====== Input

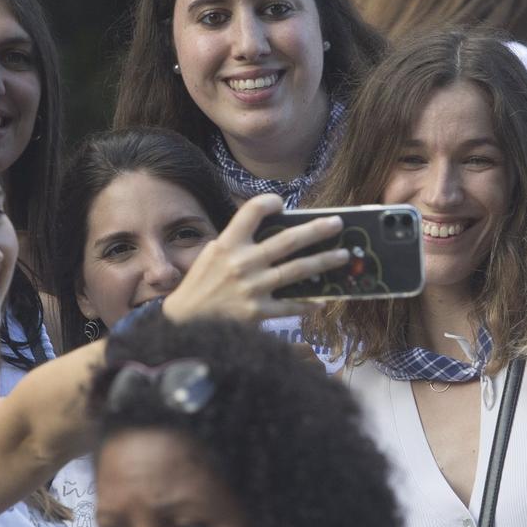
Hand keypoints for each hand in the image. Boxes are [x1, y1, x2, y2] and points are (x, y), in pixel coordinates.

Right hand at [162, 195, 349, 323]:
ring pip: (297, 270)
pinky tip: (321, 299)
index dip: (269, 202)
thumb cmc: (200, 289)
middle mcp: (241, 262)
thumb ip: (236, 244)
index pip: (251, 212)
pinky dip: (308, 302)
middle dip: (316, 230)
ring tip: (342, 255)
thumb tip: (273, 236)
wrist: (183, 324)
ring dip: (323, 261)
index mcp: (227, 244)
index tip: (282, 203)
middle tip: (337, 224)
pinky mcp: (258, 312)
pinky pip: (291, 304)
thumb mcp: (210, 257)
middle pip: (287, 241)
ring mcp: (251, 288)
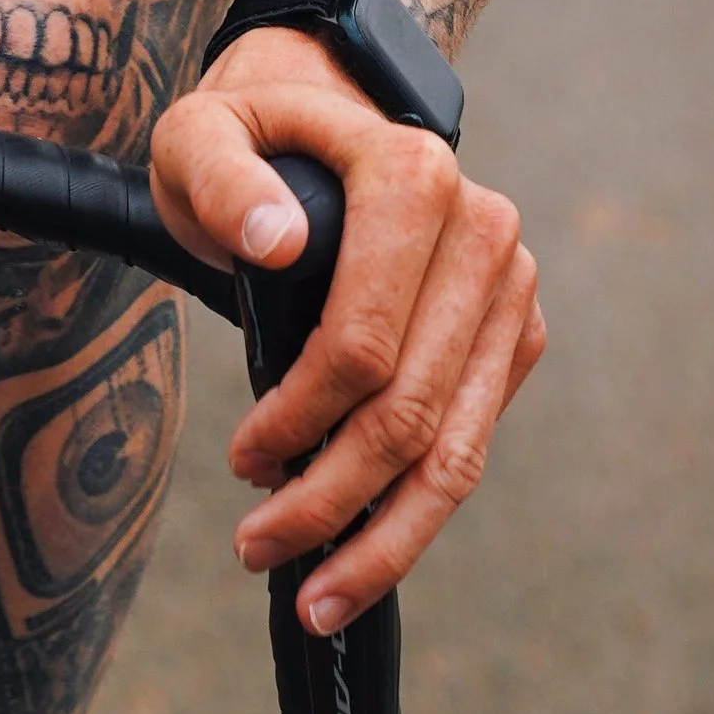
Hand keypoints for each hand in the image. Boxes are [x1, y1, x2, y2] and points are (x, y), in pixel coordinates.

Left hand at [147, 25, 544, 630]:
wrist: (313, 122)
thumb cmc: (246, 138)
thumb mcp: (196, 134)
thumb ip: (220, 179)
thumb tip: (276, 242)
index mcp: (411, 173)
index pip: (363, 338)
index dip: (300, 417)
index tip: (240, 460)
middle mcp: (482, 229)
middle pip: (411, 410)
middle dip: (333, 499)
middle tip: (256, 548)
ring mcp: (510, 286)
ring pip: (456, 451)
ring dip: (385, 538)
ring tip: (315, 591)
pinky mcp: (517, 335)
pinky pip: (471, 444)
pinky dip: (418, 511)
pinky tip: (364, 550)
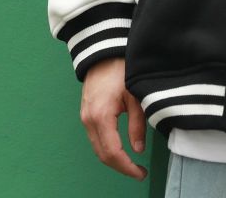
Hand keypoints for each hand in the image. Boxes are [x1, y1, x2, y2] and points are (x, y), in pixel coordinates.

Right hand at [80, 58, 147, 180]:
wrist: (103, 52)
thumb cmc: (121, 69)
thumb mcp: (135, 95)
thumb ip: (137, 123)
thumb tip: (138, 148)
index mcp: (101, 116)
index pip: (113, 152)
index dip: (127, 166)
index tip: (141, 173)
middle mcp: (89, 120)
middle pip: (102, 155)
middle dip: (120, 167)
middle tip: (138, 172)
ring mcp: (85, 118)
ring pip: (97, 148)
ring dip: (113, 159)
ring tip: (132, 164)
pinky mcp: (86, 114)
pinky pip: (95, 138)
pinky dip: (107, 148)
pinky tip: (120, 149)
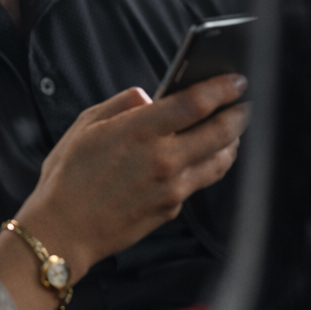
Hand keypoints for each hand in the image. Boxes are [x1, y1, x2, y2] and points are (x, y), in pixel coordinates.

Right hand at [0, 74, 248, 309]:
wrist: (63, 230)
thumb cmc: (67, 176)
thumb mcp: (84, 126)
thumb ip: (119, 104)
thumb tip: (146, 95)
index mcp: (139, 131)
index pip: (195, 103)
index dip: (222, 89)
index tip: (237, 79)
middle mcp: (163, 158)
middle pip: (220, 132)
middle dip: (239, 113)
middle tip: (246, 102)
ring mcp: (172, 187)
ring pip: (219, 161)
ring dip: (232, 142)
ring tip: (233, 130)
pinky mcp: (172, 209)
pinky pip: (198, 182)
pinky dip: (208, 166)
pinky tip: (206, 157)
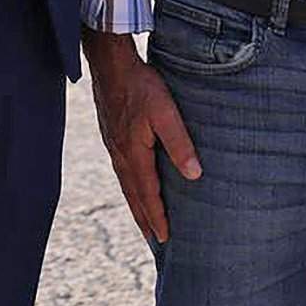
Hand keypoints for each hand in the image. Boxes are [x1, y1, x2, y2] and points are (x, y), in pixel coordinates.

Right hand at [84, 32, 200, 242]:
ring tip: (145, 221)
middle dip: (144, 219)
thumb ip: (179, 143)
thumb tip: (194, 175)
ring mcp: (113, 146)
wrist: (111, 64)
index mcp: (133, 154)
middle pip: (133, 195)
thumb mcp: (165, 112)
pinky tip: (134, 184)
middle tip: (154, 241)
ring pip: (126, 184)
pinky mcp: (112, 135)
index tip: (165, 238)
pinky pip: (122, 170)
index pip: (147, 194)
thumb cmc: (140, 85)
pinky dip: (130, 186)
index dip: (157, 217)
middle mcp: (120, 155)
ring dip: (136, 205)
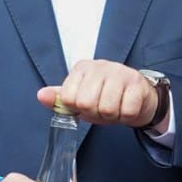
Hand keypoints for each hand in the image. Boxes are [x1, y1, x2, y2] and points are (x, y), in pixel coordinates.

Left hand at [37, 60, 161, 127]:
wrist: (139, 97)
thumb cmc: (106, 98)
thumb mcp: (81, 98)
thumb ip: (60, 99)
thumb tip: (41, 95)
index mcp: (82, 68)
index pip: (68, 97)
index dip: (78, 108)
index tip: (86, 105)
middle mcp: (100, 66)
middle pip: (87, 103)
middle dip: (95, 113)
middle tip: (102, 108)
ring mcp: (120, 72)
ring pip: (107, 108)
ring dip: (112, 116)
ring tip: (115, 107)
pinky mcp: (136, 82)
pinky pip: (126, 111)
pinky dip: (126, 116)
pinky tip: (127, 106)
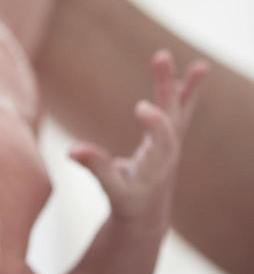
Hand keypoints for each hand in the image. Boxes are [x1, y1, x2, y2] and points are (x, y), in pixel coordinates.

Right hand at [70, 51, 208, 224]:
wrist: (147, 217)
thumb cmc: (128, 203)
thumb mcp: (111, 188)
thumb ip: (95, 167)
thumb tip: (71, 151)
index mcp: (157, 165)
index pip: (163, 139)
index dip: (156, 122)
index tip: (142, 107)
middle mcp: (169, 151)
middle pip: (172, 115)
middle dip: (167, 87)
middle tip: (161, 56)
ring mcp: (172, 144)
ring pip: (180, 111)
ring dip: (187, 88)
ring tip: (202, 66)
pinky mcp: (169, 140)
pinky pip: (179, 114)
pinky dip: (185, 95)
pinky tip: (185, 78)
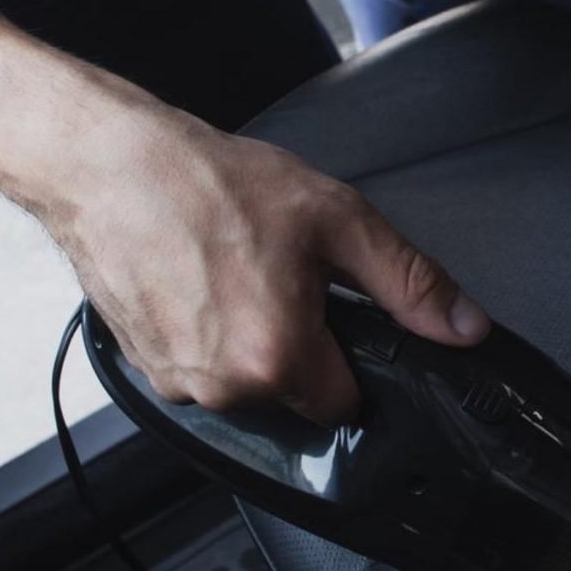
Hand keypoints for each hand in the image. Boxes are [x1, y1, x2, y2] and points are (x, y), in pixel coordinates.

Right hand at [26, 85, 488, 421]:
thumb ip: (409, 282)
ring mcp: (178, 383)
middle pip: (295, 397)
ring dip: (251, 344)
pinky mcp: (145, 369)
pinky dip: (208, 337)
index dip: (350, 359)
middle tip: (281, 278)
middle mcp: (225, 386)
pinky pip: (201, 371)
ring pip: (246, 387)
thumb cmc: (207, 184)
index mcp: (278, 357)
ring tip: (234, 274)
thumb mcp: (335, 219)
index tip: (336, 317)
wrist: (105, 166)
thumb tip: (464, 327)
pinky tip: (199, 283)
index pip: (347, 405)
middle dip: (299, 348)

============

What you will do:
Pictures do not belong in the copy. Reproduce the rest of the data exactly.

Result for this task:
Hand keypoints for each hand in the image. Boxes are [x1, y1, x2, y2] and points are (x, y), in pixel coordinates.

Right hand at [162, 195, 349, 323]:
ring pip: (297, 270)
pinky tip: (321, 299)
index dip: (269, 202)
thumb cmc: (200, 289)
middle mcp: (241, 262)
thumb ip: (236, 244)
index pip: (251, 212)
pinky dip: (308, 302)
middle dip: (316, 230)
ring tip: (342, 255)
thumb tip: (273, 236)
wrist: (183, 324)
ring dip: (323, 261)
index mcp: (227, 244)
index tip: (282, 203)
middle tip: (337, 224)
pinky mcp: (258, 312)
pinky pip: (291, 304)
thumb mcp: (210, 257)
middle pip: (287, 241)
ring mcp: (251, 288)
Hand keypoints for each hand in the image. Boxes are [x1, y1, x2, y2] and points are (x, y), in pixel coordinates.

Left hand at [147, 25, 544, 630]:
wrist: (313, 122)
thumb cmc: (246, 138)
thumb mcp: (196, 134)
thumb ip: (220, 179)
thumb tip: (276, 242)
index mcp: (411, 173)
index pip: (363, 338)
index dip: (300, 417)
index tip: (240, 460)
middle mcp: (482, 229)
middle pip: (411, 410)
middle dip: (333, 499)
middle tip: (256, 548)
ring mcp: (510, 286)
ring pip: (456, 451)
ring dip: (385, 538)
ring tip: (315, 591)
pinky mcp: (517, 335)
pinky pip: (471, 444)
pinky dip: (418, 511)
pinky tip: (364, 550)
Hand keypoints for each hand in the image. Boxes are [x1, y1, x2, y2] and points are (x, y), in pixel coordinates.

Right hand at [80, 58, 147, 180]:
wrist: (103, 52)
thumb cmc: (121, 69)
thumb mcp: (135, 95)
thumb ip: (137, 123)
thumb tip: (138, 148)
index mcp: (101, 116)
index pip: (113, 152)
index dip: (127, 166)
index tip: (141, 173)
middle mcp: (89, 120)
middle pip: (102, 155)
middle dip: (120, 167)
middle tip: (138, 172)
ring mcp: (85, 118)
ring pip: (97, 148)
ring dip: (113, 159)
ring tip: (132, 164)
pinky mcp: (86, 114)
pinky pip: (95, 138)
pinky dip: (107, 148)
pinky tip: (120, 149)
Hand keypoints for each hand in the image. Boxes are [x1, y1, x2, y2] and points are (x, y), in pixel coordinates.

Right hand at [0, 74, 248, 309]:
wrist: (63, 230)
thumb cmc: (67, 176)
thumb mcp: (84, 126)
thumb ip: (119, 104)
thumb tip: (146, 95)
index mcp: (139, 131)
index pip: (195, 103)
index dip: (222, 89)
index tip: (237, 79)
middle mcp: (163, 158)
middle pip: (220, 132)
middle dip: (239, 113)
middle tip: (246, 102)
ring mcp: (172, 187)
ring pip: (219, 161)
ring dip: (232, 142)
ring tip: (233, 130)
pinky mcp: (172, 209)
pinky pip: (198, 182)
pinky dip: (208, 166)
pinky tip: (206, 157)
Hand keypoints for each hand in the image. Boxes are [x1, y1, x2, y2] and points are (x, y), in pixel coordinates.

Right hand at [84, 32, 200, 242]:
ring tip: (145, 221)
middle dip: (144, 219)
thumb ip: (179, 143)
thumb tip: (194, 175)
ring mcp: (113, 146)
wrist: (111, 64)
index mcp: (133, 154)
middle pip: (133, 195)
thumb mcp: (165, 112)
pinky tip: (134, 184)
middle tip: (154, 241)
ring pip: (126, 184)
pinky mcp: (112, 135)
index tip: (165, 238)
pinky pip: (122, 170)
index pip: (147, 194)
thumb cmc: (140, 85)
pinky dip: (130, 186)
index dip: (157, 217)
middle mcp: (120, 155)
ring dip: (136, 205)
Hand keypoints for each hand in the image. Boxes are [x1, y1, x2, y2] and points are (x, y), in pixel coordinates.

Left hand at [37, 60, 161, 127]:
wrist: (139, 97)
thumb cmc: (106, 98)
thumb mcp: (81, 98)
thumb ip: (60, 99)
thumb tip: (41, 95)
index mcp: (82, 68)
index pip: (68, 97)
index dip: (78, 108)
index tip: (86, 105)
middle mcp: (100, 66)
middle pip: (87, 103)
middle dip: (95, 113)
middle tip: (102, 108)
ring mcp: (120, 72)
ring pip: (107, 108)
ring dip: (112, 116)
ring tip: (115, 107)
pinky mcp: (136, 82)
pinky pip: (126, 111)
pinky dip: (126, 116)
pinky tip: (127, 106)
Hand keypoints for each hand in the image. Boxes are [x1, y1, x2, y2] and points are (x, y), in pixel coordinates.

Right hand at [70, 51, 208, 224]:
wrist: (147, 217)
thumb cmc: (128, 203)
thumb mcp: (111, 188)
thumb ip: (95, 167)
thumb tip: (71, 151)
index mcp: (157, 165)
index pip: (163, 139)
index dip: (156, 122)
index tip: (142, 107)
middle mcp: (169, 151)
middle pip: (172, 115)
middle dip: (167, 87)
middle tip: (161, 56)
ring mcp: (172, 144)
ring pip: (180, 111)
ring dip: (187, 88)
ring tip: (202, 66)
pinky mcp: (169, 140)
pinky pip: (179, 114)
pinky dip: (185, 95)
pinky tip: (185, 78)
Hand keypoints for each hand in the image. Boxes are [x1, y1, x2, y2] and points are (x, y), in pixel coordinates.

Right hand at [26, 85, 488, 421]:
thumb ip: (409, 282)
ring mcp: (178, 383)
middle pip: (295, 397)
ring dip: (251, 344)
pinky mcp: (145, 369)
pinky dip: (208, 337)
index dip: (350, 359)
middle tip: (281, 278)
middle mcp: (225, 386)
pinky pip: (201, 371)
ring pip: (246, 387)
thumb cmc: (207, 184)
index mcp: (278, 357)
ring tip: (234, 274)
thumb mcp: (335, 219)
index tip: (336, 317)
wrist: (105, 166)
thumb tip: (464, 327)
pinky tip: (199, 283)
index pip: (347, 405)
middle dip: (299, 348)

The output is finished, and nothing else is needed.